Thranduil se posta sur l'arrière du plus imposant des navires, le regard rivé sur les terres du milieu qui s'effacèrent peu à peu avec la distance. Il ne quitta son silence lourd et son poste à l'arrière que quand les terres eurent totalement disparues et que seule la mer ne fut visible. Il revint alors vers les siens et échangea même quelques mots avec eux, bien que la tristesse dans son regard ne l'ait pas quitté. Puis il s'isola à nouveau, l'esprit rempli de souvenirs et de sentiments contradictoires.

« Terre ! »

Thranduil émergea de ses rêveries. Accoudé au bastingage, il se redressa et porta son regard en avant où un phare brillait d'une lumière plus pure et plus brillante que la lune elle-même. Il retint son souffle. Presque arrivés ! Qui sait ce qu'il allait trouver ? Mais plus moyen de faire demi-tour à présent !

Les elfes s'agitèrent, pressés de débarquer après ces interminables heures à naviguer.

Le phare se rapprocha, encore et encore, et les contours d'une ville apparurent sous les yeux des elfes. Ils se pressèrent à l'avant et discutèrent joyeusement, les yeux brillants d'excitation comme de jeunes elfes découvrant leur premier hiver.

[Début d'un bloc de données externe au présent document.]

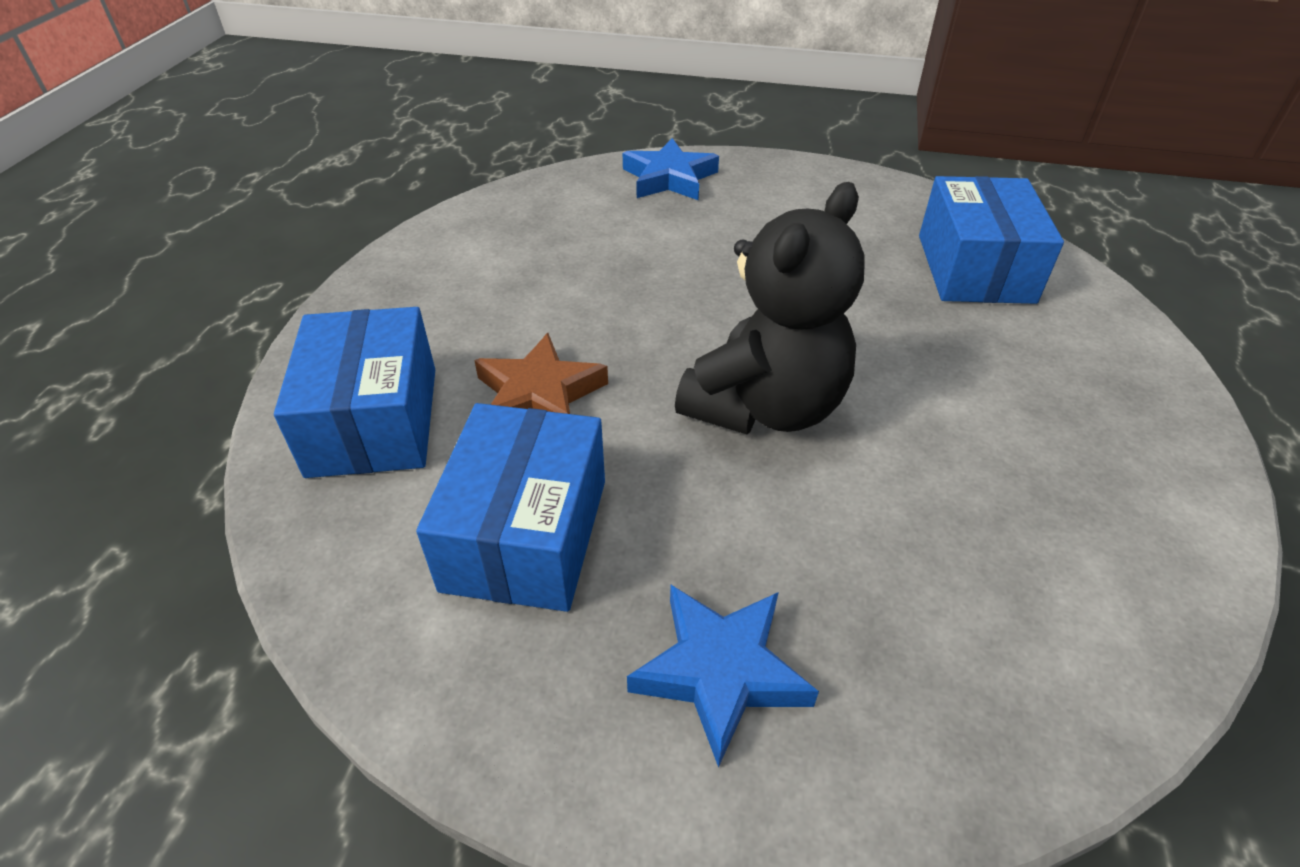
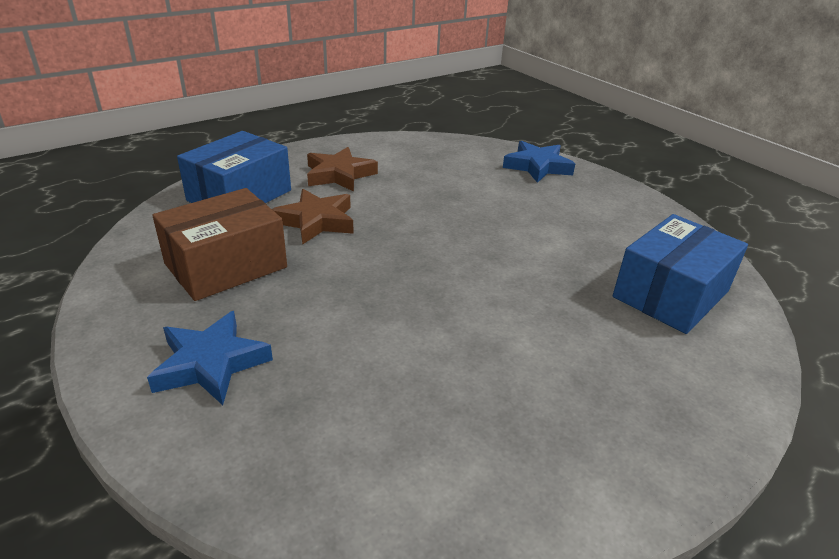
camera: 40 degrees right, 10 degrees down
(463, 310) = (339, 175): none -> brown star
(526, 534) = (226, 265): blue box -> brown box
(765, 407) = (412, 284): black teddy bear -> none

Les voiles descendirent le long du mat. Le navire ralentit. Le capitaine lança quelques mots que Thranduil ne comprit pas.

Finalement, le navire apponta. Les elfes se mirent en deux rangées de part et d'autre du pont, attendant que leur ancien roi débarque en premier. Thranduil ne put refuser l'honneur qui lui était fait, même s'il avait encore le cœur lourd d'avoir abandonné son royaume. Il s'avança, majestueux avec ses longs cheveux blonds dans le vent, son manteau qui virevoltait et ses bijoux qui étincelaient et renvoyaient la lumière du phare.

Il se tint quelques instants sur le pont, la main sur le doux bois du navire. Il embrassa du regard le port de l'île puis descendit la rampe à pas mesurés. Ses bottes claquèrent sur le bois du ponton, bruits sourds dans le silence de la nuit.

Ce fut là qu'il La vit. Rayonnante dans sa belle robe, un sourire étiré sur ses lèvres délicates. Thranduil écarquilla les yeux de surprise. Il la rejoignit en deux enjambées et les deux époux s'observèrent en silence.

Il n'y avait pas de mots pour décrire la souffrance de la séparation, ni la solitude qui s'ensuivit. Il n'y en eut pas davantage pour décrire la joie des retrouvailles après tant de millénaires.

Thranduil prit délicatement les mains de son épouse et les porta à ses lèvres, les yeux brillants d'émotion contenue. Il en tremblait. Un grand sourire s'épanoui sur ses lèvres quand son épouse lui chuchota quelques mots à voix basse. Tous ses doutes s'envolèrent. Thranduil était chez lui près de celle qu'il aimait.